Wall St. Newsletters

I thought that these charts (below) told the story of the credit freeze. I think the Traders rule at the moment. Valuation for the moment does not carry much weight. The forecasted earnings yield of ~8.6% 12mo forward for SP500 seems to stimulate some to forecast worse earnings than this in order to get their 20 secs on CNBC. I interpret these charts to indicate that it appears that earnings are forecasted to be well below the long term trend. I do have a chart that takes the earnings trend back to the late ‘40’s with what appears to be the same variance within the same channel at ~6% compounded for the entire period. Today forecasts are well out side the historical range.

To get a similar collapse of valuations in the past required a high rate of inflation, 1974 and 1982 both had 7 P/E’s and 12%-14% earnings yield range. This was required. I have observed that since 1978 when we have reasonably good data that the market requires a return that provides just over 3% Real Rate of Return. In 1982 with core inflation (see Dallas Fed trimmed mean PCE data 1982 inflation at ~9%-11% + ~3% Real Rate of Return = 12%-14%) in the 11%-12% range the SP500 earnings yield was in the 12%-14% range.

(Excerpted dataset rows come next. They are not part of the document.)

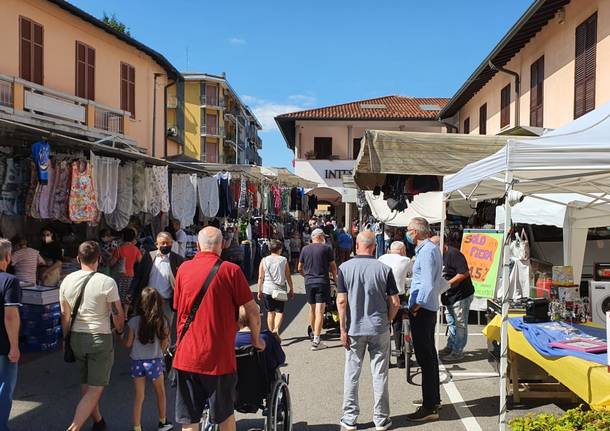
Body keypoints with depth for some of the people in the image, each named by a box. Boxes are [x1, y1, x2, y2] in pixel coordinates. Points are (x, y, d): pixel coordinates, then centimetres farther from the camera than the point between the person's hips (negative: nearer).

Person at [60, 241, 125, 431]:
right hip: (100, 337, -5)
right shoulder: (107, 282, -15)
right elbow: (118, 314, -11)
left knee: (86, 385, 21)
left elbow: (65, 314, 7)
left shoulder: (67, 281, -1)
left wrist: (66, 337, 19)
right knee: (95, 389, 1)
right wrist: (120, 330, 9)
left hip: (77, 337, 6)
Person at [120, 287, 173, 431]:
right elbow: (164, 345, -4)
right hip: (155, 361, 0)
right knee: (160, 392, 22)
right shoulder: (162, 322, -9)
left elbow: (128, 344, -2)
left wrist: (118, 336, 16)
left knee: (139, 397, 12)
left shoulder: (134, 321, -10)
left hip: (137, 362, 0)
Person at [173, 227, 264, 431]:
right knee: (225, 414, 17)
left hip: (186, 355, 2)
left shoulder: (184, 269, 2)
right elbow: (252, 311, -7)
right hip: (219, 356, -2)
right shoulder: (230, 270, -7)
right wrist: (256, 339, 10)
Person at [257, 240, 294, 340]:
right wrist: (291, 289, 10)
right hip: (280, 289, -1)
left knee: (270, 312, 13)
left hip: (267, 289, 1)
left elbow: (260, 277, -1)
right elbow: (288, 276, 2)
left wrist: (259, 291, 5)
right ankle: (276, 329, -19)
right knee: (279, 312, 3)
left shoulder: (264, 260, 2)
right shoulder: (283, 260, 1)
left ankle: (271, 333, 17)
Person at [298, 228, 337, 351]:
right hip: (322, 282, -4)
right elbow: (333, 267, 2)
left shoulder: (305, 249, 6)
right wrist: (334, 277, 21)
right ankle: (316, 341, -10)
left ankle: (314, 334, 31)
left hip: (309, 282, 4)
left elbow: (300, 268, 12)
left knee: (312, 309, 18)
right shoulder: (326, 248, -4)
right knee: (320, 312, -6)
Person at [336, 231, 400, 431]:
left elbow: (341, 301, -10)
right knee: (380, 374, 10)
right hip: (379, 329, 0)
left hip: (354, 329, 0)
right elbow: (395, 302, -5)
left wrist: (343, 329, -4)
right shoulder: (384, 269, -5)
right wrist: (387, 320, 12)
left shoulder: (345, 268, -6)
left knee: (351, 374, 10)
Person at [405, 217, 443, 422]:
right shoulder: (432, 248, 14)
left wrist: (416, 306, -16)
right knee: (429, 354, 19)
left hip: (422, 310, -11)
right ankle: (433, 398, 32)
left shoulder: (426, 251, -17)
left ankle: (429, 408, -3)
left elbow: (427, 285, -23)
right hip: (429, 307, 11)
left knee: (425, 357, -7)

Over the past few months 12mos forward earnings yields have ranged over 11% to the current ~8.6%. The market appears to be pricing inflation in the next few years at the 5.5%-8% range or a period of earnings well below that which has been in place since the 1940’s.

I cannot forecast the future any better than the many professionals who are paid handsomely to do this. But, I do not think our national productivity, our willingness to work our desire put our kids through school and our general improvement of our condition has not changed from last year to this. My view is that the SP500 which represents some 90%+ of US public companies mirrors the results of these efforts. We can measure this with some certainty since the ‘40’s. We have certainly had many issues along the way. We have always recovered.